Researchers have had initial success testing the design in computer simulations and in field tests of prototypes, built from commercially available parts.
Sandia’s design for the four-inch-long bullet includes an optical sensor in the nose to detect a laser beam on a target. The sensor sends information to guidance and control electronics that use an algorithm in an eight-bit central processing unit to command electromagnetic actuators. These actuators steer tiny fins that guide the bullet to the target. Most bullets shot from rifles, which have grooves, or rifling, that cause them to spin so they fly straight, like a long football pass.
To enable a bullet to turn in flight toward a target and to simplify the design, the spin had to go, Jones said. The bullet flies straight due to its aerodynamically stable design, which consists of a center of gravity that sits forward in the projectile and tiny fins that enable it to fly without spin, just as a dart does, he said. The four-inch-long bullet has actuators that steer tiny fins that guide it to its target.
Computer aerodynamic modeling shows the design would result in dramatic improvements in accuracy, Jones said. Computer simulations showed an unguided bullet under real-world conditions could miss a target more than a half mile away (1,000 meters away) by 9.8 yards (9 meters), but a guided bullet would get within 8 inches (0.2 meters), according to the patent. Plastic sabots provide a gas seal in the cartridge and protect the delicate fins until they drop off after the bullet emerges from the firearm’s barrel. The prototype does not require a device found in guided missiles called an inertial measuring unit, which would have added substantially to its cost. Instead, the researchers found that the bullet’s relatively small size when compared to guided missiles “is helping us all around. It’s kind of a fortuitous thing that none of us saw when we started,” Jones said.
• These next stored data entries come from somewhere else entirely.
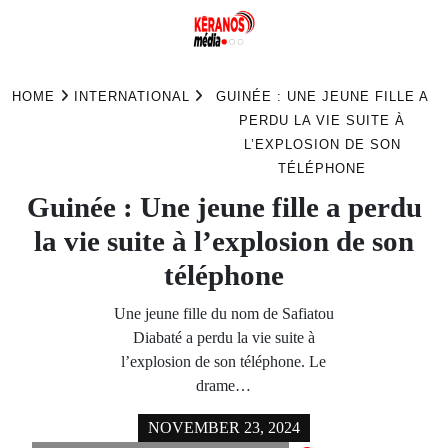
Skip
to
HOME
INTERNATIONAL
GUINÉE : UNE JEUNE FILLE A
content
PERDU LA VIE SUITE À
L’EXPLOSION DE SON
TÉLÉPHONE
Guinée : Une jeune fille a perdu
la vie suite à l’explosion de son
téléphone
Une jeune fille du nom de Safiatou
Diabaté a perdu la vie suite à
l’explosion de son téléphone. Le
drame…
NOVEMBER 23, 2024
As the bullet flies through the air, it pitches and yaws at a set rate based on its mass and size. In larger guided missiles, the rate of flight-path corrections is relatively slow, so each correction needs to be very precise because fewer corrections are possible during flight. But “the natural body frequency of this bullet is about 30 hertz, so we can make corrections 30 times per second. That means we can overcorrect, so we don’t have to be as precise each time,” Jones said. Testing has shown the electromagnetic actuator performs well and the bullet can reach speeds of 2,400 feet per second, or Mach 2.1, using commercially available gunpowder. The researchers are confident it could reach standard military speeds using customized gunpowder. And a nighttime field test, in which a tiny light-emitting diode, or LED, was attached to the bullet showed the battery and electronics can survive flight, Jones said.